Reflections from the Dean, Dr. Michael Carey – Ignatian Pedagogy Series: Action

Our exploration of Ignatian Pedagogy continues with a focus on the dynamic of Action. My presentation is based on a document entitled “Ignatian Pedagogy: A Practical Approach,” which was written by the International Commission on the Apostolate of Jesuit Education in 1993.

As I mentioned previously, the Ignatian pedagogical process begins with Context, so that we know as much as we can about the reality within which learning takes place.   From there learning itself always proceeds with Experience, whether that happens directly or vicariously, in real-time or through memory.  Next comes Reflection, in which the learner takes the perceived data and affective responses and organizes them to capture the meaning and essential value of the subject.

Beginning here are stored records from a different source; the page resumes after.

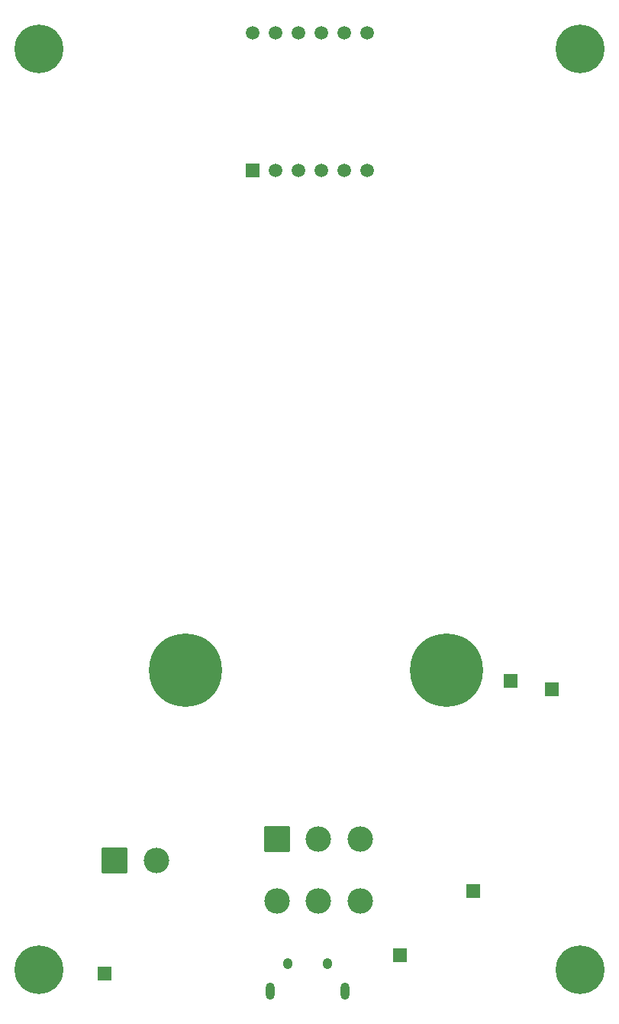
<source format=gbr>
%TF.GenerationSoftware,KiCad,Pcbnew,7.0.9-7.0.9~ubuntu22.04.1*%
%TF.CreationDate,2024-01-21T01:01:47-07:00*%
%TF.ProjectId,Multimeter,4d756c74-696d-4657-9465-722e6b696361,rev?*%
%TF.SameCoordinates,Original*%
%TF.FileFunction,Soldermask,Bot*%
%TF.FilePolarity,Negative*%
%FSLAX46Y46*%
G04 Gerber Fmt 4.6, Leading zero omitted, Abs format (unit mm)*
G04 Created by KiCad (PCBNEW 7.0.9-7.0.9~ubuntu22.04.1) date 2024-01-21 01:01:47*
%MOMM*%
%LPD*%
G01*
G04 APERTURE LIST*
G04 Aperture macros list*
%AMRoundRect*
0 Rectangle with rounded corners*
0 $1 Rounding radius*
0 $2 $3 $4 $5 $6 $7 $8 $9 X,Y pos of 4 corners*
0 Add a 4 corners polygon primitive as box body*
4,1,4,$2,$3,$4,$5,$6,$7,$8,$9,$2,$3,0*
0 Add four circle primitives for the rounded corners*
1,1,$1+$1,$2,$3*
1,1,$1+$1,$4,$5*
1,1,$1+$1,$6,$7*
1,1,$1+$1,$8,$9*
0 Add four rect primitives between the rounded corners*
20,1,$1+$1,$2,$3,$4,$5,0*
20,1,$1+$1,$4,$5,$6,$7,0*
20,1,$1+$1,$6,$7,$8,$9,0*
20,1,$1+$1,$8,$9,$2,$3,0*%
G04 Aperture macros list end*
%ADD10R,1.500000X1.500000*%
%ADD11C,8.104000*%
%ADD12C,0.800000*%
%ADD13C,5.400000*%
%ADD14O,1.000000X1.900000*%
%ADD15O,1.050000X1.250000*%
%ADD16RoundRect,0.102000X-1.312500X-1.312500X1.312500X-1.312500X1.312500X1.312500X-1.312500X1.312500X0*%
%ADD17C,2.829000*%
%ADD18C,1.500000*%
G04 APERTURE END LIST*
D10*
%TO.C,TP5*%
X152000000Y-139400000D03*
%TD*%
D11*
%TO.C,J4*%
X157200000Y-107887500D03*
%TD*%
D12*
%TO.C,H4*%
X169975000Y-141000000D03*
X170568109Y-139568109D03*
X170568109Y-142431891D03*
X172000000Y-138975000D03*
D13*
X172000000Y-141000000D03*
D12*
X172000000Y-143025000D03*
X173431891Y-139568109D03*
X173431891Y-142431891D03*
X174025000Y-141000000D03*
%TD*%
D10*
%TO.C,TP1*%
X168900000Y-110000000D03*
%TD*%
D12*
%TO.C,H3*%
X109975000Y-141000000D03*
X110568109Y-139568109D03*
X110568109Y-142431891D03*
X112000000Y-138975000D03*
D13*
X112000000Y-141000000D03*
D12*
X112000000Y-143025000D03*
X113431891Y-139568109D03*
X113431891Y-142431891D03*
X114025000Y-141000000D03*
%TD*%
D14*
%TO.C,J1*%
X137625000Y-143400000D03*
D15*
X139575000Y-140400000D03*
X144025000Y-140400000D03*
D14*
X145975000Y-143400000D03*
%TD*%
D10*
%TO.C,TP2*%
X160200000Y-132300000D03*
%TD*%
%TO.C,TP3*%
X164300000Y-109000000D03*
%TD*%
D12*
%TO.C,H1*%
X109975000Y-39000000D03*
X110568109Y-37568109D03*
X110568109Y-40431891D03*
X112000000Y-36975000D03*
D13*
X112000000Y-39000000D03*
D12*
X112000000Y-41025000D03*
X113431891Y-37568109D03*
X113431891Y-40431891D03*
X114025000Y-39000000D03*
%TD*%
D10*
%TO.C,TP4*%
X119250000Y-141500000D03*
%TD*%
D16*
%TO.C,SW1*%
X120400000Y-128910000D03*
D17*
X125000000Y-128910000D03*
%TD*%
D12*
%TO.C,H2*%
X169975000Y-39000000D03*
X170568109Y-37568109D03*
X170568109Y-40431891D03*
X172000000Y-36975000D03*
D13*
X172000000Y-39000000D03*
D12*
X172000000Y-41025000D03*
X173431891Y-37568109D03*
X173431891Y-40431891D03*
X174025000Y-39000000D03*
%TD*%
D11*
%TO.C,J3*%
X128200000Y-107887500D03*
%TD*%
D10*
%TO.C,U4*%
X135650000Y-52477500D03*
D18*
X138190000Y-52477500D03*
X140730000Y-52477500D03*
X143270000Y-52477500D03*
X145810000Y-52477500D03*
X148350000Y-52477500D03*
X148350000Y-37237500D03*
X145810000Y-37237500D03*
X143270000Y-37237500D03*
X140730000Y-37237500D03*
X138190000Y-37237500D03*
X135650000Y-37237500D03*
%TD*%
D16*
%TO.C,SW3*%
X138400000Y-126545000D03*
D17*
X143000000Y-126545000D03*
X147600000Y-126545000D03*
X138400000Y-133455000D03*
X143000000Y-133455000D03*
X147600000Y-133455000D03*
%TD*%
M02*

</source>
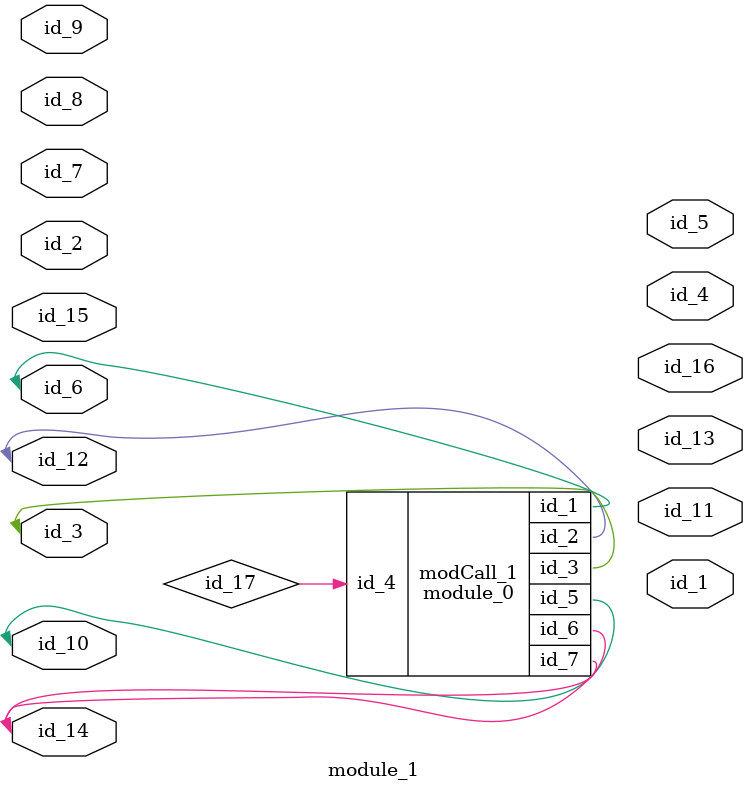
<source format=v>
module module_0 (
    id_1,
    id_2,
    id_3,
    id_4,
    id_5,
    id_6,
    id_7
);
  output wire id_7;
  inout wire id_6;
  inout wire id_5;
  input wire id_4;
  output wire id_3;
  output wire id_2;
  output wire id_1;
endmodule
module module_1 (
    id_1,
    id_2,
    id_3,
    id_4,
    id_5,
    id_6,
    id_7,
    id_8,
    id_9,
    id_10,
    id_11,
    id_12,
    id_13,
    id_14,
    id_15,
    id_16
);
  output wire id_16;
  input wire id_15;
  inout wire id_14;
  output wire id_13;
  inout wire id_12;
  output wire id_11;
  inout wire id_10;
  input wire id_9;
  input wire id_8;
  input wire id_7;
  inout wire id_6;
  output wire id_5;
  output wire id_4;
  inout wire id_3;
  inout wire id_2;
  output wire id_1;
  wire id_17;
  module_0 modCall_1 (
      id_6,
      id_12,
      id_3,
      id_17,
      id_10,
      id_14,
      id_14
  );
endmodule

</source>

Reflection would wither on the vine, however, if it ended with understanding and affective reactions.  The Ignatian dynamic of Reflection began in reality through the dynamic of Experience, and it must lead back to reality through the dynamic of Action.

Action means that opportunities are provided that will challenge the imagination and exercise the will of learners to choose the best possible course of action to flow from and follow up on what they have learned.

Internal human growth is based upon experience that has been reflected upon and manifested externally.  It involves two steps:

  • Interiorized Choices: the learner chooses to make the truth his or her own while remaining open to where the truth might lead.
  • Choices Externally Manifested: the meanings, attitudes, values which have been interiorized, or made part of the person impel the learner to act in a manner consistent consistent with this new conviction.

Although there is freedom in the choices the learner makes, there is also a drive in Ignatian Pedagogy toward what is called the magis—the “more”—which means those actions that are in better service of God and people.

Action makes the transformation real, but that is still not the end  of the story, because the story around the learner is still developing and changing.  Evaluation is the final dynamic stage of Ignatian Pedagogy, not only to access outcome achievements, but to encourage the learner and to stimulate further reflection.  In the final presentation I will share some background on this particular dynamic of Ignatian Pedagogy.